Amazon Kindle Store Hits Regulatory Snag 新闻出版总署叫停亚马逊Kindle商店

Global e-commerce giant Amazon (Nasdaq: AMZN) was decidedly low-key in the launch last week of its Kindle bookstore in China, and now perhaps we know why. Just days after Amazon formally opened the store on its China site selling books for its Kindle tablet PCs, media are reporting the government agency that regulates the publishing industry has said Amazon’s new store violates Chinese regulations, implying the store may have to close until the situation gets sorted out. Whether or not such a closure, if it comes, would be temporary or permanent remains to be seen, though I think it would probably be temporary. But this case does once again underscore the regulatory risk of doing business in China, where numerous government agencies often oversee specific industries and anyone who operates needs to take care to keep all those regulators happy.

Amazon made headlines last week when it quietly opened its Kindle store in China, selling electronic books as part of an aggressive push into the Chinese e-commerce market. (previous post) The store also sold software allowing consumers to read its books on other tablet PCs and e-readers, since actual Kindle tablet PCs aren’t available in China yet. That led many to speculate that Amazon was preparing to start selling the Kindle itself in China in the months ahead, in a bid to take a share of the nation’s fast-growing tablet PC market.

But before the Kindle hype could even start to build, an official from the General Administration of Press and Publication (GAPP), which regulates the publishing industry, has come out and said the new Amazon store violates its regulations. (English article) The reasoning looks a bit technical, and is related to China’s bureaucratic rules governing anything involving the sensitive publishing industry.

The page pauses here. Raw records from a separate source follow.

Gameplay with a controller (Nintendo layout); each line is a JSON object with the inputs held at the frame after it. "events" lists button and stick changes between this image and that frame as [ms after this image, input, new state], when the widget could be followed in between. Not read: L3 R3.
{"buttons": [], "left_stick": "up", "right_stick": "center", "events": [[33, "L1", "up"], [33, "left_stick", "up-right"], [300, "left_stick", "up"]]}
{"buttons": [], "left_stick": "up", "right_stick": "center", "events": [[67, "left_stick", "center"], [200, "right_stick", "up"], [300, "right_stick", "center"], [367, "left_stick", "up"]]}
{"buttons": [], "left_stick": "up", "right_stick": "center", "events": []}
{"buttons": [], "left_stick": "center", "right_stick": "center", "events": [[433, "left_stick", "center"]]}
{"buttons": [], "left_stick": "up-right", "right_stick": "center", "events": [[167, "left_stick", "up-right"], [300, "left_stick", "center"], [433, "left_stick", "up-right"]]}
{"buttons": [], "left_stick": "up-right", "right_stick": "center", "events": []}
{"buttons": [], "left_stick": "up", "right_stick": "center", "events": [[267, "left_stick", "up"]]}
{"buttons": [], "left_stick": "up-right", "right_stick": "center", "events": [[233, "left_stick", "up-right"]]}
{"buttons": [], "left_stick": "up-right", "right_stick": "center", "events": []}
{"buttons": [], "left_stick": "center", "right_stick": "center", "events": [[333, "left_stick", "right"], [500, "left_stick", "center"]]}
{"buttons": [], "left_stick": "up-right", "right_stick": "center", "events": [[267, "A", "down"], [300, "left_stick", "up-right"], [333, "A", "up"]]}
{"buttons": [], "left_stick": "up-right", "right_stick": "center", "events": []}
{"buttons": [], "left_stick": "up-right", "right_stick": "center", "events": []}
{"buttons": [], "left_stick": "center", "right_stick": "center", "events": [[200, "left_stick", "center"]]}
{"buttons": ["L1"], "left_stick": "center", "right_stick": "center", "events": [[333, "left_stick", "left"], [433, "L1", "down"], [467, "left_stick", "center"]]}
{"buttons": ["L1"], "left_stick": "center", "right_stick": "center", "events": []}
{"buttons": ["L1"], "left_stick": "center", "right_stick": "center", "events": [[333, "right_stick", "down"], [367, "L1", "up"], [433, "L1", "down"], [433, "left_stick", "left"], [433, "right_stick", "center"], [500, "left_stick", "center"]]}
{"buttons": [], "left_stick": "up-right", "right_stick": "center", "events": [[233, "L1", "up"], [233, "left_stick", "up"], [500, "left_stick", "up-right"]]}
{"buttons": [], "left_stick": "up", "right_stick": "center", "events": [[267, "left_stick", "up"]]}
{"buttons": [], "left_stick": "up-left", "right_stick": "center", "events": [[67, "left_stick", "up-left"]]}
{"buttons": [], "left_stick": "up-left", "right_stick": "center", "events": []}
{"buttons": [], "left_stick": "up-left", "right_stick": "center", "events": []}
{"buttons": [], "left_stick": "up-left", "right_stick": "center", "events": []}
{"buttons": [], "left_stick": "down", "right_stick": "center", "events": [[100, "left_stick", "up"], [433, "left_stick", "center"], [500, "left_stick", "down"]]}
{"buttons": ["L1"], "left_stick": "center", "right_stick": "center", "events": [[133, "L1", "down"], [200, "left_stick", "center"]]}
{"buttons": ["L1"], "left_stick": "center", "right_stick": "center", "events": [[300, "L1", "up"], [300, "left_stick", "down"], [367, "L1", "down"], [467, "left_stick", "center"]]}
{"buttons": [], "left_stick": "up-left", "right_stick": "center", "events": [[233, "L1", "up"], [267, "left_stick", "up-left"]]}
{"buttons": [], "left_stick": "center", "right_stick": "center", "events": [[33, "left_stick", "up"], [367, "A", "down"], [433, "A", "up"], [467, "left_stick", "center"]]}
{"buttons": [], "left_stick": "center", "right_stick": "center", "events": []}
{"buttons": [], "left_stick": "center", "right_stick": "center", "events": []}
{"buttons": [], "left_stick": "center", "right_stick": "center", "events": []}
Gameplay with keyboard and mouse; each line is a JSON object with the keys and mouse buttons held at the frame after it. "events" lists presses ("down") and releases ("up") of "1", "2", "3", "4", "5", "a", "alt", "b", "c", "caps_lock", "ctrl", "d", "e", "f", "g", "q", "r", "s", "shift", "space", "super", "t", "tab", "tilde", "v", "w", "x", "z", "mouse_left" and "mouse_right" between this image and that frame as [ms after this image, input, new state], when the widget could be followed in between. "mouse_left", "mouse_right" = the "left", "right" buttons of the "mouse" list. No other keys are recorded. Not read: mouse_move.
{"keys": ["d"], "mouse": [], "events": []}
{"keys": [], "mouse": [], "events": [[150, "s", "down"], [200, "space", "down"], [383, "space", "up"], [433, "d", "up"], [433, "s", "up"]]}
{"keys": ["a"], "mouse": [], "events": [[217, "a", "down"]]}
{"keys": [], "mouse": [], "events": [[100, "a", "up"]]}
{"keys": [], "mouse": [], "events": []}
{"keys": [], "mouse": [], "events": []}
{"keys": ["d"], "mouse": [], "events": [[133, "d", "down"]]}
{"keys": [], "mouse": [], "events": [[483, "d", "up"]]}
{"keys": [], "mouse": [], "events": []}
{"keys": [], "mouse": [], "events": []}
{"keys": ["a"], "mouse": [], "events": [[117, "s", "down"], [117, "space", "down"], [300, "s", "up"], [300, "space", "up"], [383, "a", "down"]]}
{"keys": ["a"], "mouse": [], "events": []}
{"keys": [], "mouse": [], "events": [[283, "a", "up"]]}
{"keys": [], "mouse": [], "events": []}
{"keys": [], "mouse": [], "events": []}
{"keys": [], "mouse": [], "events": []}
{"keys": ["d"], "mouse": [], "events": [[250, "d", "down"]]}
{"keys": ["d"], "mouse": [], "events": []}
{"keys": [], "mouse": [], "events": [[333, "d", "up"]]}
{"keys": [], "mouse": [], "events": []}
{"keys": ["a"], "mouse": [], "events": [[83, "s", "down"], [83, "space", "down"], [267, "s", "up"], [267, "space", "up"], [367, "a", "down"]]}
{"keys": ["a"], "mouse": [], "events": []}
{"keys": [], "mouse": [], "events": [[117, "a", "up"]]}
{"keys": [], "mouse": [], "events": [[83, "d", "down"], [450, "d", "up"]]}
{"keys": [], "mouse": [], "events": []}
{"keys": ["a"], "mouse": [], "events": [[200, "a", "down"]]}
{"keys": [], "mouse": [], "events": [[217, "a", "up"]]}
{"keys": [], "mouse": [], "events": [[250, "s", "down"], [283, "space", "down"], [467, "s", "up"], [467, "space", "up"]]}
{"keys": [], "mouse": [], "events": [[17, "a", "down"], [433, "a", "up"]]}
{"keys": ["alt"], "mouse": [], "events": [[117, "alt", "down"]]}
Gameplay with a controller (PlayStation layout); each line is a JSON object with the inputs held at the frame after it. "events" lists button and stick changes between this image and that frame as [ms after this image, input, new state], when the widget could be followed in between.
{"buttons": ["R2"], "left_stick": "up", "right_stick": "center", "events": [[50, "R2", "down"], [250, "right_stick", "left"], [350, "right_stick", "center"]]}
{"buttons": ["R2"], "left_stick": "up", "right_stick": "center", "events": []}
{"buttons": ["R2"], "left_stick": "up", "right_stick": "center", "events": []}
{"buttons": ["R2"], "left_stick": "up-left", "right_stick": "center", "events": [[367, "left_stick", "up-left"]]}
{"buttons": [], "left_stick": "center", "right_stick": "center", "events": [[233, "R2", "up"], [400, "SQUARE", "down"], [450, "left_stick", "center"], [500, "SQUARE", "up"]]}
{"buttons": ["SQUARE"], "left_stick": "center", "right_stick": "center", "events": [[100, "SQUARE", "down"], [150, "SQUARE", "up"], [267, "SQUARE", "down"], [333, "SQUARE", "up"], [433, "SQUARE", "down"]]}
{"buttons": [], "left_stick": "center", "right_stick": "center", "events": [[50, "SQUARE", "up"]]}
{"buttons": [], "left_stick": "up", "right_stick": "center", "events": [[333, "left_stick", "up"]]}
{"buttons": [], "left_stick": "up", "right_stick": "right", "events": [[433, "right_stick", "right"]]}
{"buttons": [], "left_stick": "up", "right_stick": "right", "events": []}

It appears that Amazon may have overstepped a line in partnering with local company ChineseAll.com, which is the actual license holder for the Kindle store in China. Amazon probably didn’t get its own license directly because China seldom if ever grants such licenses to foreign companies, which instead must always find Chinese partners that have existing licenses to publish and distribute published material. Many foreign companies take this route, and most magazines with foreign sounding titles that publish in China today usually do so using the licenses of their Chinese partners.

In this case, I suspect what has happened is that Amazon made the mistake of bypassing the GAPP in setting up its Kindle store, assuming it only needed to form a partnership with ChineseAll.com to proceed. Anyone who has been involved in Chinese publishing would probably know that this kind of assumption is always a bit dangerous, because the GAPP likes to have a hand in anything major on its turf. So Amazon’s failure to include the regulator in this move is most likely the main reason behind the regulator’s comments.

A similar controversy erupted 3 years ago when online game operator NetEase (Nasdaq: NTES) signed a licensing deal to operate the popular game World of Warcraft. The company thought it had received the necessary regulatory permission to operate the game. But it declined to seek permission from GAPP, which later said it also had to give its green light and threatened to shut down the popular game. The tiff was ultimately settled, and NetEase suffered only a relatively minor disruption in its operation of the game.

So, what does all this mean for Amazon and its China Kindle store? If the NetEase case is any indicator, I suspect we could see Amazon quietly close the Kindle store temporarily in the near future and approach the GAPP more directly to seek its formal approval for the store’s operation. The GAPP may also ultimately impose 1 or 2 conditions on Amazon to flex its authority and as a warning for Amazon not to commit any similar transgressions in the future.

But at the end of the day, the Kindle store will probably reopen, if it ever closes at all, and business will go on as usual. In the meantime, Amazon will learn an important lesson that one should never assume anything when it comes to Chinese regulators, and it’s always important to get a green light from any regulator with potential oversight authority when launching a new business initiatives.

Bottom line: Amazon’s reported tangle with a Chinese regulator over its new China Kindle store is likely to be only a temporary setback, but underscores the regulatory risk of doing business in China.